[ASSIGNMENT]:
Scan the data below. Pull out each line where "Dangerous" occurs.

(Collected data)
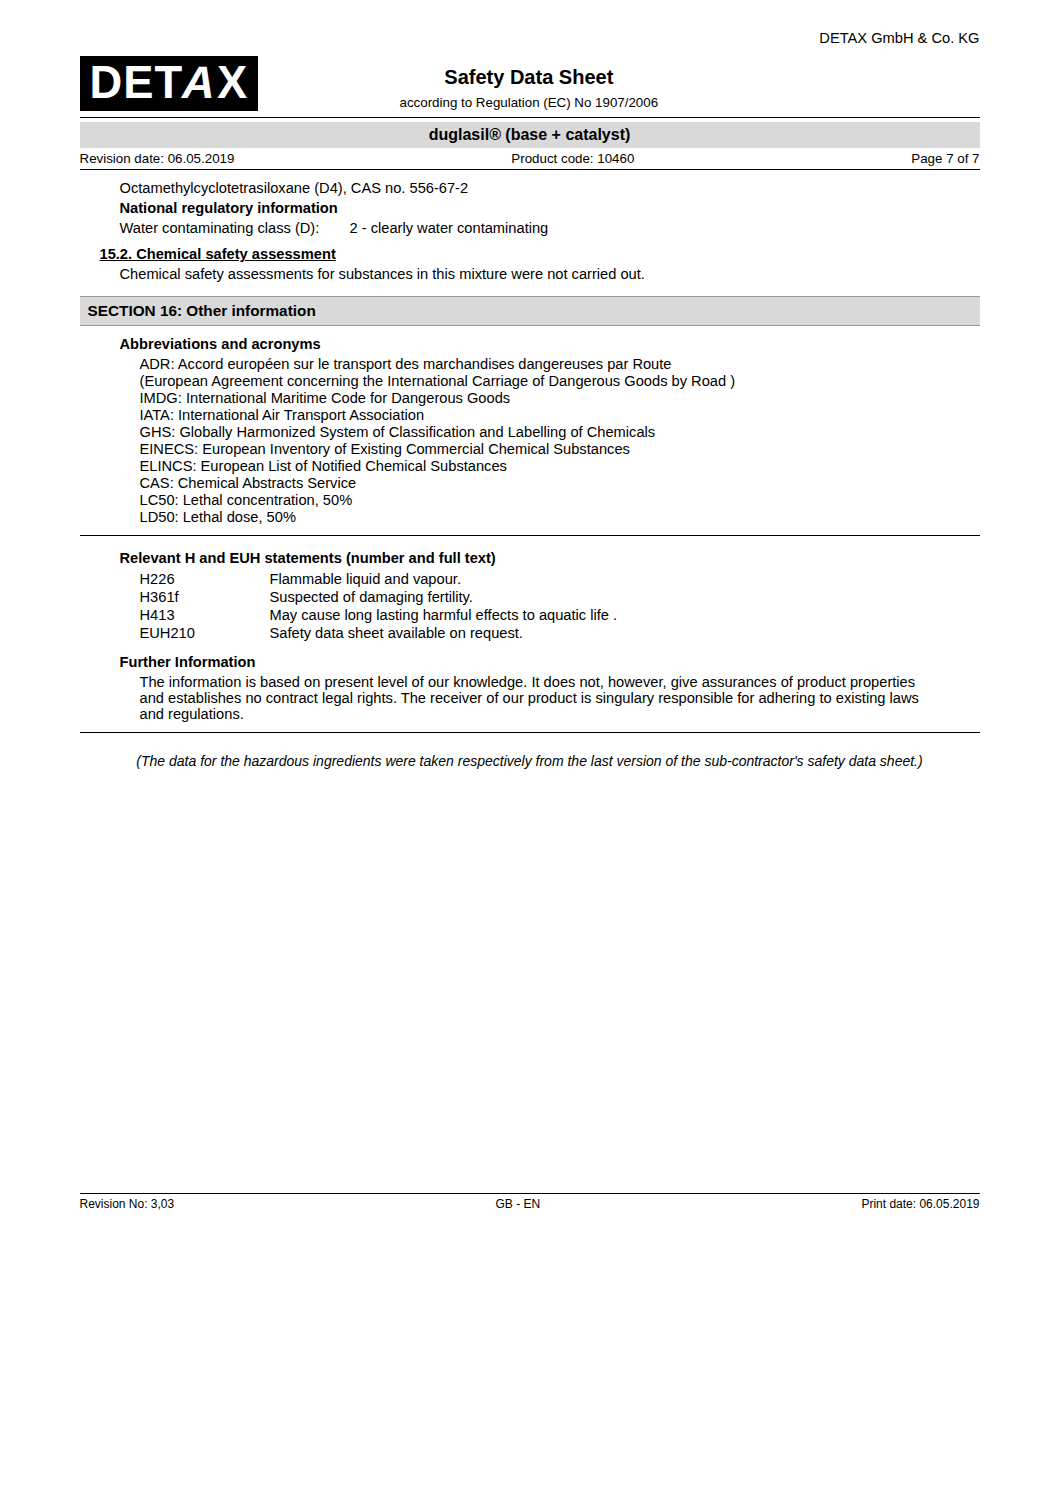DETAX GmbH & Co. KG
DETAX
Safety Data Sheet
according to Regulation (EC) No 1907/2006
duglasil® (base + catalyst)
Revision date: 06.05.2019
Product code: 10460
Page 7 of 7
Octamethylcyclotetrasiloxane (D4), CAS no. 556-67-2
National regulatory information
Water contaminating class (D):
2 - clearly water contaminating
15.2. Chemical safety assessment
Chemical safety assessments for substances in this mixture were not carried out.
SECTION 16: Other information
Abbreviations and acronyms
ADR: Accord européen sur le transport des marchandises dangereuses par Route
(European Agreement concerning the International Carriage of Dangerous Goods by Road )
IMDG: International Maritime Code for Dangerous Goods
IATA: International Air Transport Association
GHS: Globally Harmonized System of Classification and Labelling of Chemicals
EINECS: European Inventory of Existing Commercial Chemical Substances
ELINCS: European List of Notified Chemical Substances
CAS: Chemical Abstracts Service
LC50: Lethal concentration, 50%
LD50: Lethal dose, 50%
Relevant H and EUH statements (number and full text)
| H226 | Flammable liquid and vapour. |
| H361f | Suspected of damaging fertility. |
| H413 | May cause long lasting harmful effects to aquatic life . |
| EUH210 | Safety data sheet available on request. |
Further Information
The information is based on present level of our knowledge. It does not, however, give assurances of product properties and establishes no contract legal rights. The receiver of our product is singulary responsible for adhering to existing laws and regulations.
(The data for the hazardous ingredients were taken respectively from the last version of the sub-contractor's safety data sheet.)
Revision No: 3,03
GB - EN
Print date: 06.05.2019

[EXERCISE RESULT]:
(European Agreement concerning the International Carriage of Dangerous Goods by Road )
IMDG: International Maritime Code for Dangerous Goods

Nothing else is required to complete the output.